His reign came to an end at the hands of the hitherto unheralded Gene Tunney, who won the NBA title, by unanimous decision, at Sesquicentennial Stadium, Philadelphia. Tunney also won the rematch – later christened ‘The Long Count Fight’ – at Soldiers Field, Chicago, a year later in similar fashion.

Has Tiger Woods won more ‘major’ golf championships than anyone else?

Has Tiger Woods won more ‘major’ golf championships than anyone else? The simple answer is no, he has not. Nevertheless, having completed his comeback from a debilitating back injury – which saw him plummet to #1,199 in the world golf rankings and put his career at risk – by winning the Masters Tournament in April, 2019, Tiger Woods remains head and shoulders above the current crop of golfers in terms of major titles won.

Notwithstanding the admirable Tom Watson, who turns 70 in 2019, yet continues to play competitive golf – albeit limited to a handful of appearances on the senior tour – Tiger Woods has ten more ‘major’ victories to his name than any other current player. His nearest rival in that respect is Phil Mickelson, who won his fifth major at the Open in 2013, but is five years Woods’ senior and, with all due respect, is running out of time to make up ground on his illustrious rival.

Indeed, Woods’ career total of 15 majors is second in the all-time list behind only Jack Nicklaus who, between 1962 and 1986 – when he won the Masters Tournament, for a record sixth time, at the age of 46 – amassed 18 Grand Slam wins. When he won his first major championship, the Masters Tournament in 1997, at the age of 21, Woods beat Nicklaus, by then a 57-year-old veteran, by 29 strokes, but over two decades later still has work to do to pass the ‘Golden Bear’ for most major golf championships won.

Which team holds the record for the lowest number of points in a Premier League season?

Which team holds the record for the lowest number of points in a Premier League season? In March, 2019, Huddersfield Town were relegated from the Premier League after 32 matches of a 38-match season, making them just the third team, after Derby County and Ipswich Town, to be heading into the second-tier with half a dozen games remaining. However, even if the Terriers lose both of their remaining fixtures in the 2018/19 season, their total of 14 points will not be the lowest in Premier League history.

> [SUPPLIED MATERIAL]:
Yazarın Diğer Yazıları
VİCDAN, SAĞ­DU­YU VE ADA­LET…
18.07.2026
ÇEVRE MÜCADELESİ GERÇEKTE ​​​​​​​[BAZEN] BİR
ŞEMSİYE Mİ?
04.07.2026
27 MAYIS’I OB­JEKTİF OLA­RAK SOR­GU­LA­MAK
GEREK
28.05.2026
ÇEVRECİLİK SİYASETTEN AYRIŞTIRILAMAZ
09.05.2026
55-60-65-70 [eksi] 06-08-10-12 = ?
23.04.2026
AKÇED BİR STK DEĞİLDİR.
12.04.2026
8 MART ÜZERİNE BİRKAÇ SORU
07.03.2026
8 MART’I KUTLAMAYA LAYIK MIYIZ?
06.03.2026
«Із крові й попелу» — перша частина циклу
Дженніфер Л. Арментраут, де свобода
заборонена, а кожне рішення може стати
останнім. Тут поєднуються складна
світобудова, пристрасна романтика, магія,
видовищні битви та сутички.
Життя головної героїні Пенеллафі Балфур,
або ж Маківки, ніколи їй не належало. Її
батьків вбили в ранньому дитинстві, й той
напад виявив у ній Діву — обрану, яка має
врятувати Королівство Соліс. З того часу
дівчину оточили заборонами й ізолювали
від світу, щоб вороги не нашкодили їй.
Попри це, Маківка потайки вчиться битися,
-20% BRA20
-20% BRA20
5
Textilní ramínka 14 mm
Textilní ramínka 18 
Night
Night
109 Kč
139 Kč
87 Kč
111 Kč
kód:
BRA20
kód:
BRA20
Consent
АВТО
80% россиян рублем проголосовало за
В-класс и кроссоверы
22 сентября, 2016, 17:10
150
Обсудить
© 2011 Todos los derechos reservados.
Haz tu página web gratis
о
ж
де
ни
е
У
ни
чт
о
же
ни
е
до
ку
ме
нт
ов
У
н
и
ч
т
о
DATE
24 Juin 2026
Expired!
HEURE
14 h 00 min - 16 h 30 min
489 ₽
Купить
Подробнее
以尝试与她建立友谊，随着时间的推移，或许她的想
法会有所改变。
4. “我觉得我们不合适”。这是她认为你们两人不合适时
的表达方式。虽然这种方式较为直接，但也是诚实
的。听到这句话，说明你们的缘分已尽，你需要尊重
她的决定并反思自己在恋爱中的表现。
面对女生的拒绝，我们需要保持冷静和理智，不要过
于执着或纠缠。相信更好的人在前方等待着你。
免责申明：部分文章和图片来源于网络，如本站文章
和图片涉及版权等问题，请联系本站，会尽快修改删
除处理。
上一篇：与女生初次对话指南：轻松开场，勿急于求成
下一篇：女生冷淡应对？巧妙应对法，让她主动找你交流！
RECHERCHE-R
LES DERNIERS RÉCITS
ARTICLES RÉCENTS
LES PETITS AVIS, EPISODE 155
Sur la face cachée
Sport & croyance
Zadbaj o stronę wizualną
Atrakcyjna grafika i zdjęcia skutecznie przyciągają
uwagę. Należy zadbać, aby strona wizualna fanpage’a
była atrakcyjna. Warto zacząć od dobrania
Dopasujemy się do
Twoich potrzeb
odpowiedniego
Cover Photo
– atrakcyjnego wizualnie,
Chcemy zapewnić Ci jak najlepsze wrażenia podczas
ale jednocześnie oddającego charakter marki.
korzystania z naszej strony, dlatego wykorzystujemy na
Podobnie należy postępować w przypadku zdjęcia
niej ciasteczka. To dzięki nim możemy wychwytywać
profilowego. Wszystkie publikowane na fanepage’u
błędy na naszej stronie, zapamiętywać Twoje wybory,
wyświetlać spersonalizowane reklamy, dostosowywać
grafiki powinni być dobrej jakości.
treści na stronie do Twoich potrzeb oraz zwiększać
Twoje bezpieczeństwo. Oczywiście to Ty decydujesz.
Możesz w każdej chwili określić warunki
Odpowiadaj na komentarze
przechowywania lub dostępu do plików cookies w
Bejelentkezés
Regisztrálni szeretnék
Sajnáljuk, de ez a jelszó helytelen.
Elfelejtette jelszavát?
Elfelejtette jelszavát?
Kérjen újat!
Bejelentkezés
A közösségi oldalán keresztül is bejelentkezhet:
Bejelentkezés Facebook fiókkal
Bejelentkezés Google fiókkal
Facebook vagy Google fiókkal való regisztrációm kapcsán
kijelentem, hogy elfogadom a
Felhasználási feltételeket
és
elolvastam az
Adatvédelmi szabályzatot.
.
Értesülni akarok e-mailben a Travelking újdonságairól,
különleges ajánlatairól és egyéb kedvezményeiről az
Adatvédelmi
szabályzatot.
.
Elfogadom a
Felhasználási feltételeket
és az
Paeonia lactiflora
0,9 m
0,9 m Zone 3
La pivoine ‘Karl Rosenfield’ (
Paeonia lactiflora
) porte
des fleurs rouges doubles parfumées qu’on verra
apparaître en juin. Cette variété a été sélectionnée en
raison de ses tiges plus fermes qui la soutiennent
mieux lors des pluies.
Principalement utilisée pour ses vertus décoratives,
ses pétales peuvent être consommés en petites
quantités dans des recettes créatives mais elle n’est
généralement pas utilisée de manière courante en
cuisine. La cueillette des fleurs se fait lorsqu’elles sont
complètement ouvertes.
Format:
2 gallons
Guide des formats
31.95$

...

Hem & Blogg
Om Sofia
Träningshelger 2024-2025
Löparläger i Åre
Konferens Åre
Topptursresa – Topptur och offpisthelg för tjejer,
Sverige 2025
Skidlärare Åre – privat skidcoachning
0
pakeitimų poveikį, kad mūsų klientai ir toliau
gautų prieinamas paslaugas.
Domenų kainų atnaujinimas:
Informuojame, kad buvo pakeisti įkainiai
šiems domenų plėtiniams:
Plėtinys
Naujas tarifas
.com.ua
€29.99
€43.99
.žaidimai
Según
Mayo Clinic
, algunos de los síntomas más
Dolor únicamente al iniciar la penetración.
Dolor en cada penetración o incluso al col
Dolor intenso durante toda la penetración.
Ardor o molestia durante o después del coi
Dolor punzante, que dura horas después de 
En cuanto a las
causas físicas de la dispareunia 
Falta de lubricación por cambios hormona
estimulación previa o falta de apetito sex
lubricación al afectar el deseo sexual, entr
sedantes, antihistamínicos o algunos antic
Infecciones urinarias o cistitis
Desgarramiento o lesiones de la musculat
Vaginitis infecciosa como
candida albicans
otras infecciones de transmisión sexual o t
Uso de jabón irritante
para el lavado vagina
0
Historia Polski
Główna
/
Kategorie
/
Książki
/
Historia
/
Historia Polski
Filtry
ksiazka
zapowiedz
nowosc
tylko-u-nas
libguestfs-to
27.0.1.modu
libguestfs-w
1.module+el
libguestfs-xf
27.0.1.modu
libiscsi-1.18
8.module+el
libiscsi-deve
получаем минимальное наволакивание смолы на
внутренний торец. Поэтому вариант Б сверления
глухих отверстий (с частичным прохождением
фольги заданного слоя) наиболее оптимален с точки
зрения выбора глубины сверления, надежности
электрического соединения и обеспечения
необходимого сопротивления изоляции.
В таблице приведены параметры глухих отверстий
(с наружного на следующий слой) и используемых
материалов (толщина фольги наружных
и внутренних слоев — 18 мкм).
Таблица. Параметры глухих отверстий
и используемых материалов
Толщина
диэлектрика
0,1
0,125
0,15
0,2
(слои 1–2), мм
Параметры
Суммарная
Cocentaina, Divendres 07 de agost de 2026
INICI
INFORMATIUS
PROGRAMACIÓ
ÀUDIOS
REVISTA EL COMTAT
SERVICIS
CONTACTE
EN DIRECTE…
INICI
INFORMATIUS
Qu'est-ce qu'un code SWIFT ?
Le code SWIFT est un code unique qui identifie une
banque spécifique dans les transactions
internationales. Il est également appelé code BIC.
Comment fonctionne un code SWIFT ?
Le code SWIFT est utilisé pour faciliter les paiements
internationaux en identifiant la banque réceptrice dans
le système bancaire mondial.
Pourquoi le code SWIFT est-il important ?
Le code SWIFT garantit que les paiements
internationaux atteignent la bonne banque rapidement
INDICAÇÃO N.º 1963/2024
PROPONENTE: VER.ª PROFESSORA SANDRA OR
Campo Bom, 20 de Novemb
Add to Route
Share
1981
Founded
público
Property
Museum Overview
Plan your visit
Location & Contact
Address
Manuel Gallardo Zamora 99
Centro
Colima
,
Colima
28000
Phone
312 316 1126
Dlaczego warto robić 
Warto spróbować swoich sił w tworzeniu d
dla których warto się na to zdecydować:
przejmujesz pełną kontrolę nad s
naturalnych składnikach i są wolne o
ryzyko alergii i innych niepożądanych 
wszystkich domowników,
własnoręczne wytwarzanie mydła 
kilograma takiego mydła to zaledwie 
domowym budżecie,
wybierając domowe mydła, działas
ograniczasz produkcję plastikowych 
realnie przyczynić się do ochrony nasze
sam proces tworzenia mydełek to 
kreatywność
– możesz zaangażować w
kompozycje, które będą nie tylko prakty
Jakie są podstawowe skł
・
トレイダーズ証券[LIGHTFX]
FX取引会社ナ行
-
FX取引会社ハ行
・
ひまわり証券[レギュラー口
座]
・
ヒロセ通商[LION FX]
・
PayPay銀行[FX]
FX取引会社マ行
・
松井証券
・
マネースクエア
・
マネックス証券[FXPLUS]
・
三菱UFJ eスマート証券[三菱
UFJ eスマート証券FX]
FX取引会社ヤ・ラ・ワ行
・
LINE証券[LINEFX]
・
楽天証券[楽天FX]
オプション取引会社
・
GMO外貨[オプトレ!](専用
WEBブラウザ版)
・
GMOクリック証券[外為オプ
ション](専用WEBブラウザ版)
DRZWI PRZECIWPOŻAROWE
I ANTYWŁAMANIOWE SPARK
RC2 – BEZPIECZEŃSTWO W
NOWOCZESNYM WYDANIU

> [TASKS TO PERFORM]:
A - Rewrite the passage on sporting records, beginning at the words "Indeed, Woods’ career" and stopping after "golf championships won.", with "Masters Tournament" replaced by "Augusta Masters".
B - According to the passage on sporting records, how far did Tiger Woods fall in the world golf rankings after his back injury?
Answer solely from the passage on sporting records, setting the data aside.

> [ANSWERS FOR THE EXERCISE]:
A -
Indeed, Woods’ career total of 15 majors is second in the all-time list behind only Jack Nicklaus who, between 1962 and 1986 – when he won the Augusta Masters, for a record sixth time, at the age of 46 – amassed 18 Grand Slam wins. When he won his first major championship, the Augusta Masters in 1997, at the age of 21, Woods beat Nicklaus, by then a 57-year-old veteran, by 29 strokes, but over two decades later still has work to do to pass the ‘Golden Bear’ for most major golf championships won.

B - He fell to #1,199 in the world golf rankings.